PROBLEM:
Return every line of the records that follow, unchanged and in the same order.

Collection entries

* * *

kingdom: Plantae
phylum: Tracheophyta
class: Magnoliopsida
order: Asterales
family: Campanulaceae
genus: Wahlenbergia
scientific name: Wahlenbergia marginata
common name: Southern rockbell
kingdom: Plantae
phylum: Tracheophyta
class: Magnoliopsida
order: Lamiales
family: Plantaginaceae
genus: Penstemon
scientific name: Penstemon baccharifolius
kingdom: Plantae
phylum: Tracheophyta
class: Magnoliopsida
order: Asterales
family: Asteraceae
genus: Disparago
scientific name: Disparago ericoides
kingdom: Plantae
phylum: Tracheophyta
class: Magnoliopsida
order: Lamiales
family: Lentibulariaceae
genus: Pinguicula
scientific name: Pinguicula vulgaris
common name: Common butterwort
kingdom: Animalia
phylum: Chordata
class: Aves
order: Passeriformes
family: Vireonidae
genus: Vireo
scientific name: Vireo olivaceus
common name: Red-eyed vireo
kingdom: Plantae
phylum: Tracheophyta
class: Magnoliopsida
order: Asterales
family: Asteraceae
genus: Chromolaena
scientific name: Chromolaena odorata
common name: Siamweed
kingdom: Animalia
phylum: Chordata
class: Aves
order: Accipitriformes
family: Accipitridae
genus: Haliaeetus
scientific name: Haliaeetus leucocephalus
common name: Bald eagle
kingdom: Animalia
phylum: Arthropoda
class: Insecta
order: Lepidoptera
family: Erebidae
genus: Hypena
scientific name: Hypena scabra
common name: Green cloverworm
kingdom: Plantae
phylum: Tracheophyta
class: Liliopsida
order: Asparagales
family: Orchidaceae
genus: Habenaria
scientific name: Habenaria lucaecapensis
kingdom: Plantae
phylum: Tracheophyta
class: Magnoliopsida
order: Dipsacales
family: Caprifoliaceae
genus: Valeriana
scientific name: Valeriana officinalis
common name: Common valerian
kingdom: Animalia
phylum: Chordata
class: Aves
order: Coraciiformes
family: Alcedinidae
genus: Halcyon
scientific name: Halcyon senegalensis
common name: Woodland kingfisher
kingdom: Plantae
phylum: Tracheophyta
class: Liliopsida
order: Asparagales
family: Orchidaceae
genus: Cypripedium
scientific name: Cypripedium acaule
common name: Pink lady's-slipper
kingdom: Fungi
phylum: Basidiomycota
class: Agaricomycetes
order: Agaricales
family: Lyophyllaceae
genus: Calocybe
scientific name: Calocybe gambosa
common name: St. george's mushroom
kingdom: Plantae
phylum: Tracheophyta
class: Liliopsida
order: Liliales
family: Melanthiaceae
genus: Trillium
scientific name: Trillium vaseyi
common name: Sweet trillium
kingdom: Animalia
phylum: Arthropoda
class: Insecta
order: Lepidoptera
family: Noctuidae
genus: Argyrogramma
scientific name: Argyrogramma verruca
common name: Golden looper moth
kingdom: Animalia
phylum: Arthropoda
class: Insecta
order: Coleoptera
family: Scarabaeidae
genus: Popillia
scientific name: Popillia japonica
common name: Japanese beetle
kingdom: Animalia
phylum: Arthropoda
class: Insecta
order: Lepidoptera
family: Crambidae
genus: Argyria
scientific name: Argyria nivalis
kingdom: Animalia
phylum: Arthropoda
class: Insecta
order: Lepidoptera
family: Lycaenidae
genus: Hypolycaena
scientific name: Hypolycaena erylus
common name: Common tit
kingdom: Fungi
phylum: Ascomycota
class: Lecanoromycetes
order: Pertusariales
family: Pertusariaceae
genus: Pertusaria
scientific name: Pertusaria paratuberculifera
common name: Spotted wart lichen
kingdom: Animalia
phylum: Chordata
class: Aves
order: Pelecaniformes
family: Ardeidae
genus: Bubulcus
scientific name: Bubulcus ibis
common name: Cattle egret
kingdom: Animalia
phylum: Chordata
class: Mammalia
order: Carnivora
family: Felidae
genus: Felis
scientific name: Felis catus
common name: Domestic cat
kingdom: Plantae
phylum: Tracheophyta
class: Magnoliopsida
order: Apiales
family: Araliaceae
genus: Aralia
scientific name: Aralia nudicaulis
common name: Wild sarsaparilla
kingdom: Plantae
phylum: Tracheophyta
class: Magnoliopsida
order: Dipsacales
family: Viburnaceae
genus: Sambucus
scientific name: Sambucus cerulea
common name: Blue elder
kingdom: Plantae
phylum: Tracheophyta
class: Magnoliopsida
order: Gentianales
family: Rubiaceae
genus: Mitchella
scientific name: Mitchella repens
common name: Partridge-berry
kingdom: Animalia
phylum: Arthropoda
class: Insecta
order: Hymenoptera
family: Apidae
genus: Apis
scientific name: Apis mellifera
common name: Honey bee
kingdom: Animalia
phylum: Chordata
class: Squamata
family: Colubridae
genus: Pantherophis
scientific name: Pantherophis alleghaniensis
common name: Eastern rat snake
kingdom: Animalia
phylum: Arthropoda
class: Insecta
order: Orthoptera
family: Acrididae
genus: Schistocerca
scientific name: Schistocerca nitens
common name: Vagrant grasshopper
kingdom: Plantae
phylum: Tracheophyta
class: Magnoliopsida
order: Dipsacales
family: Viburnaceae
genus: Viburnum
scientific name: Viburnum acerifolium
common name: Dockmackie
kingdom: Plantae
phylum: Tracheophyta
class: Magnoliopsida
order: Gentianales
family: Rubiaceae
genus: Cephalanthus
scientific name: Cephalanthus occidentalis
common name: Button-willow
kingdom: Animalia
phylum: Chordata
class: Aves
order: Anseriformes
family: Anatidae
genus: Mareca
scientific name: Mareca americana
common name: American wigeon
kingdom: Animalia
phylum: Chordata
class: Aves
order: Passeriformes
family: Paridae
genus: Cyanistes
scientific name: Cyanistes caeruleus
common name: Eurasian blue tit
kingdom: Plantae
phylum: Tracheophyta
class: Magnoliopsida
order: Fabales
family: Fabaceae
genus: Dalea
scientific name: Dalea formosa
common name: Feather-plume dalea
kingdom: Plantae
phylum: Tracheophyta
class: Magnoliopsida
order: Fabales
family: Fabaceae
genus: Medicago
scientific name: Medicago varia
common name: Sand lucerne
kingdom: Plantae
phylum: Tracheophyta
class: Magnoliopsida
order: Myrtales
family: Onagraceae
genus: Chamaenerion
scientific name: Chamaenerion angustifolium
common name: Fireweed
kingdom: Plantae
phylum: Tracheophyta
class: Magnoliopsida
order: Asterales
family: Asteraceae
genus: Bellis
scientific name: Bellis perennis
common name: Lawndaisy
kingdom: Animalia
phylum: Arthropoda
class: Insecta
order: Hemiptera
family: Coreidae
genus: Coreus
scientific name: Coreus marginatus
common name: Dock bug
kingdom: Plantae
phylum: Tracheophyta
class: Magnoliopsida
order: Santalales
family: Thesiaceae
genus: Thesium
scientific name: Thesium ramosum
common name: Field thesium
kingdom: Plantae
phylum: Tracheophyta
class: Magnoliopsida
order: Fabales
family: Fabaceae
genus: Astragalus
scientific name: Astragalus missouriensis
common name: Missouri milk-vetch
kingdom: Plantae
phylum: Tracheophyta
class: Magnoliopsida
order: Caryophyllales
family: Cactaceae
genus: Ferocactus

* * *

EXERCISE OUTPUT:
kingdom: Plantae
phylum: Tracheophyta
class: Magnoliopsida
order: Asterales
family: Campanulaceae
genus: Wahlenbergia
scientific name: Wahlenbergia marginata
common name: Southern rockbell
kingdom: Plantae
phylum: Tracheophyta
class: Magnoliopsida
order: Lamiales
family: Plantaginaceae
genus: Penstemon
scientific name: Penstemon baccharifolius
kingdom: Plantae
phylum: Tracheophyta
class: Magnoliopsida
order: Asterales
family: Asteraceae
genus: Disparago
scientific name: Disparago ericoides
kingdom: Plantae
phylum: Tracheophyta
class: Magnoliopsida
order: Lamiales
family: Lentibulariaceae
genus: Pinguicula
scientific name: Pinguicula vulgaris
common name: Common butterwort
kingdom: Animalia
phylum: Chordata
class: Aves
order: Passeriformes
family: Vireonidae
genus: Vireo
scientific name: Vireo olivaceus
common name: Red-eyed vireo
kingdom: Plantae
phylum: Tracheophyta
class: Magnoliopsida
order: Asterales
family: Asteraceae
genus: Chromolaena
scientific name: Chromolaena odorata
common name: Siamweed
kingdom: Animalia
phylum: Chordata
class: Aves
order: Accipitriformes
family: Accipitridae
genus: Haliaeetus
scientific name: Haliaeetus leucocephalus
common name: Bald eagle
kingdom: Animalia
phylum: Arthropoda
class: Insecta
order: Lepidoptera
family: Erebidae
genus: Hypena
scientific name: Hypena scabra
common name: Green cloverworm
kingdom: Plantae
phylum: Tracheophyta
class: Liliopsida
order: Asparagales
family: Orchidaceae
genus: Habenaria
scientific name: Habenaria lucaecapensis
kingdom: Plantae
phylum: Tracheophyta
class: Magnoliopsida
order: Dipsacales
family: Caprifoliaceae
genus: Valeriana
scientific name: Valeriana officinalis
common name: Common valerian
kingdom: Animalia
phylum: Chordata
class: Aves
order: Coraciiformes
family: Alcedinidae
genus: Halcyon
scientific name: Halcyon senegalensis
common name: Woodland kingfisher
kingdom: Plantae
phylum: Tracheophyta
class: Liliopsida
order: Asparagales
family: Orchidaceae
genus: Cypripedium
scientific name: Cypripedium acaule
common name: Pink lady's-slipper
kingdom: Fungi
phylum: Basidiomycota
class: Agaricomycetes
order: Agaricales
family: Lyophyllaceae
genus: Calocybe
scientific name: Calocybe gambosa
common name: St. george's mushroom
kingdom: Plantae
phylum: Tracheophyta
class: Liliopsida
order: Liliales
family: Melanthiaceae
genus: Trillium
scientific name: Trillium vaseyi
common name: Sweet trillium
kingdom: Animalia
phylum: Arthropoda
class: Insecta
order: Lepidoptera
family: Noctuidae
genus: Argyrogramma
scientific name: Argyrogramma verruca
common name: Golden looper moth
kingdom: Animalia
phylum: Arthropoda
class: Insecta
order: Coleoptera
family: Scarabaeidae
genus: Popillia
scientific name: Popillia japonica
common name: Japanese beetle
kingdom: Animalia
phylum: Arthropoda
class: Insecta
order: Lepidoptera
family: Crambidae
genus: Argyria
scientific name: Argyria nivalis
kingdom: Animalia
phylum: Arthropoda
class: Insecta
order: Lepidoptera
family: Lycaenidae
genus: Hypolycaena
scientific name: Hypolycaena erylus
common name: Common tit
kingdom: Fungi
phylum: Ascomycota
class: Lecanoromycetes
order: Pertusariales
family: Pertusariaceae
genus: Pertusaria
scientific name: Pertusaria paratuberculifera
common name: Spotted wart lichen
kingdom: Animalia
phylum: Chordata
class: Aves
order: Pelecaniformes
family: Ardeidae
genus: Bubulcus
scientific name: Bubulcus ibis
common name: Cattle egret
kingdom: Animalia
phylum: Chordata
class: Mammalia
order: Carnivora
family: Felidae
genus: Felis
scientific name: Felis catus
common name: Domestic cat
kingdom: Plantae
phylum: Tracheophyta
class: Magnoliopsida
order: Apiales
family: Araliaceae
genus: Aralia
scientific name: Aralia nudicaulis
common name: Wild sarsaparilla
kingdom: Plantae
phylum: Tracheophyta
class: Magnoliopsida
order: Dipsacales
family: Viburnaceae
genus: Sambucus
scientific name: Sambucus cerulea
common name: Blue elder
kingdom: Plantae
phylum: Tracheophyta
class: Magnoliopsida
order: Gentianales
family: Rubiaceae
genus: Mitchella
scientific name: Mitchella repens
common name: Partridge-berry
kingdom: Animalia
phylum: Arthropoda
class: Insecta
order: Hymenoptera
family: Apidae
genus: Apis
scientific name: Apis mellifera
common name: Honey bee
kingdom: Animalia
phylum: Chordata
class: Squamata
family: Colubridae
genus: Pantherophis
scientific name: Pantherophis alleghaniensis
common name: Eastern rat snake
kingdom: Animalia
phylum: Arthropoda
class: Insecta
order: Orthoptera
family: Acrididae
genus: Schistocerca
scientific name: Schistocerca nitens
common name: Vagrant grasshopper
kingdom: Plantae
phylum: Tracheophyta
class: Magnoliopsida
order: Dipsacales
family: Viburnaceae
genus: Viburnum
scientific name: Viburnum acerifolium
common name: Dockmackie
kingdom: Plantae
phylum: Tracheophyta
class: Magnoliopsida
order: Gentianales
family: Rubiaceae
genus: Cephalanthus
scientific name: Cephalanthus occidentalis
common name: Button-willow
kingdom: Animalia
phylum: Chordata
class: Aves
order: Anseriformes
family: Anatidae
genus: Mareca
scientific name: Mareca americana
common name: American wigeon
kingdom: Animalia
phylum: Chordata
class: Aves
order: Passeriformes
family: Paridae
genus: Cyanistes
scientific name: Cyanistes caeruleus
common name: Eurasian blue tit
kingdom: Plantae
phylum: Tracheophyta
class: Magnoliopsida
order: Fabales
family: Fabaceae
genus: Dalea
scientific name: Dalea formosa
common name: Feather-plume dalea
kingdom: Plantae
phylum: Tracheophyta
class: Magnoliopsida
order: Fabales
family: Fabaceae
genus: Medicago
scientific name: Medicago varia
common name: Sand lucerne
kingdom: Plantae
phylum: Tracheophyta
class: Magnoliopsida
order: Myrtales
family: Onagraceae
genus: Chamaenerion
scientific name: Chamaenerion angustifolium
common name: Fireweed
kingdom: Plantae
phylum: Tracheophyta
class: Magnoliopsida
order: Asterales
family: Asteraceae
genus: Bellis
scientific name: Bellis perennis
common name: Lawndaisy
kingdom: Animalia
phylum: Arthropoda
class: Insecta
order: Hemiptera
family: Coreidae
genus: Coreus
scientific name: Coreus marginatus
common name: Dock bug
kingdom: Plantae
phylum: Tracheophyta
class: Magnoliopsida
order: Santalales
family: Thesiaceae
genus: Thesium
scientific name: Thesium ramosum
common name: Field thesium
kingdom: Plantae
phylum: Tracheophyta
class: Magnoliopsida
order: Fabales
family: Fabaceae
genus: Astragalus
scientific name: Astragalus missouriensis
common name: Missouri milk-vetch
kingdom: Plantae
phylum: Tracheophyta
class: Magnoliopsida
order: Caryophyllales
family: Cactaceae
genus: Ferocactus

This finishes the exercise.